Wherever "node" appears in the records below, copy the line that holds it.

Stored data:
*** Begin section ***

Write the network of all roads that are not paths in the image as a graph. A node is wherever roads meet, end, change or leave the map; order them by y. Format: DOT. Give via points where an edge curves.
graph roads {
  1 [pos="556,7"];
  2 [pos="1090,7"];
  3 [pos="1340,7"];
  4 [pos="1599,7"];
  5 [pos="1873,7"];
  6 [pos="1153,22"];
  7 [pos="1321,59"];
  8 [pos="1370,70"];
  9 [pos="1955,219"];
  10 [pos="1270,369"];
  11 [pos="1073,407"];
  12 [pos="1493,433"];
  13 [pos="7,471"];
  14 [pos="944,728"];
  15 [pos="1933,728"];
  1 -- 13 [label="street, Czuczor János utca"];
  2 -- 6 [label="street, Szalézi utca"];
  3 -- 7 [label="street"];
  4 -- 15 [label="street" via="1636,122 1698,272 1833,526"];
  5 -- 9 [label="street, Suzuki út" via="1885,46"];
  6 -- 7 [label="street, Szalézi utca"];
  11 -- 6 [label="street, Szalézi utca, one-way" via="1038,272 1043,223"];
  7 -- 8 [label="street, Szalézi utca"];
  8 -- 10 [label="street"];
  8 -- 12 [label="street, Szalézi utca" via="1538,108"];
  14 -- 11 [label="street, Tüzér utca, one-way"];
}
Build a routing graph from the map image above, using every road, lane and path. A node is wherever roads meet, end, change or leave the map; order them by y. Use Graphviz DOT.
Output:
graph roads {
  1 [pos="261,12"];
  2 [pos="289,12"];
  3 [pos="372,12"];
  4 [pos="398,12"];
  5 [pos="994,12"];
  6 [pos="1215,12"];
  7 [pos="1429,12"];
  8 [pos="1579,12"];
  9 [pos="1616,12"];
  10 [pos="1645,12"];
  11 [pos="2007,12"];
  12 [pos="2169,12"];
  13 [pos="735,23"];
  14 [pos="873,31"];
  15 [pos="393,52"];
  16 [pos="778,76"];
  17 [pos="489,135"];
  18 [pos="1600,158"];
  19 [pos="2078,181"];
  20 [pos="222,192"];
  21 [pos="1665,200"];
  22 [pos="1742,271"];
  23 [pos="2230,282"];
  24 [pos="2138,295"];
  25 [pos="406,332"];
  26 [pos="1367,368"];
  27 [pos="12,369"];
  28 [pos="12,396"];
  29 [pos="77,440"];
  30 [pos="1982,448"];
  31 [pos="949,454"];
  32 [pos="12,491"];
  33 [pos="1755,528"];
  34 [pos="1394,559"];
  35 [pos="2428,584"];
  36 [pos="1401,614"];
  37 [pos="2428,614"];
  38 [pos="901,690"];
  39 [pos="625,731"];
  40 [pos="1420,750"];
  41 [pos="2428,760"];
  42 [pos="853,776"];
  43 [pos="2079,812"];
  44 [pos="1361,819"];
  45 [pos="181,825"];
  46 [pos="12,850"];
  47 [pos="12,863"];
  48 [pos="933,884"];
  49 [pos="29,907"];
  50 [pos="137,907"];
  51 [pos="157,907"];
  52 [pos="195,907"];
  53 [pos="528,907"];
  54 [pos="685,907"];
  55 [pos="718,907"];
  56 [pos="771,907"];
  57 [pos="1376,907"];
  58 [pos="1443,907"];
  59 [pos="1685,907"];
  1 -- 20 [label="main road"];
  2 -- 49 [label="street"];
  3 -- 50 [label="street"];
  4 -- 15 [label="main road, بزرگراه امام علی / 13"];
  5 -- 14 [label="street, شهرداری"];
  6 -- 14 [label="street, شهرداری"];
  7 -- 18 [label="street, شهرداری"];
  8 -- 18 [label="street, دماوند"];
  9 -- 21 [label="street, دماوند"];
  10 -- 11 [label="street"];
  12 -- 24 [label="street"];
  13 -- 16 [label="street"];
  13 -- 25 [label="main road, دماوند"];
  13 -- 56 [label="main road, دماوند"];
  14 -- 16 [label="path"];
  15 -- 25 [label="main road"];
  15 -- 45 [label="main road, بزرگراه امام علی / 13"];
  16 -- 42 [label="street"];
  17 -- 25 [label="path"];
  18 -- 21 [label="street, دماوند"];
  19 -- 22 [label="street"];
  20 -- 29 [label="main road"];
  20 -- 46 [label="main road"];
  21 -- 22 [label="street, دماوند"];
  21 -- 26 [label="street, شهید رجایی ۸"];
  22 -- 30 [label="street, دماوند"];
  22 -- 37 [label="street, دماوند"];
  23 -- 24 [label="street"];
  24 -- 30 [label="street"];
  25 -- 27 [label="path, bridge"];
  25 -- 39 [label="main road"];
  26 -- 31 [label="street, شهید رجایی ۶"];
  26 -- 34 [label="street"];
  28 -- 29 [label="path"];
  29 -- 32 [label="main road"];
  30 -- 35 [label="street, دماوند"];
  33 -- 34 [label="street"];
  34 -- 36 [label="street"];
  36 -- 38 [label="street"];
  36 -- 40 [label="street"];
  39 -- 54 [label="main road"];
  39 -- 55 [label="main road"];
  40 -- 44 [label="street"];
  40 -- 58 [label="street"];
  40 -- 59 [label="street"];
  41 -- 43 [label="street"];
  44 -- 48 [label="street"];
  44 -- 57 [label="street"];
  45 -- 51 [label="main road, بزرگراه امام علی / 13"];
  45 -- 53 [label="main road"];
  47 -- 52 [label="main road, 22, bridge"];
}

*** End section ***

Answer to this problem:
Write the network of all roads that are not paths in the image as a graph. A node is wherever roads meet, end, change or leave the map; order them by y. Format: DOT. Give via points where an edge curves.
Build a routing graph from the map image above, using every road, lane and path. A node is wherever roads meet, end, change or leave the map; order them by y. Use Graphviz DOT.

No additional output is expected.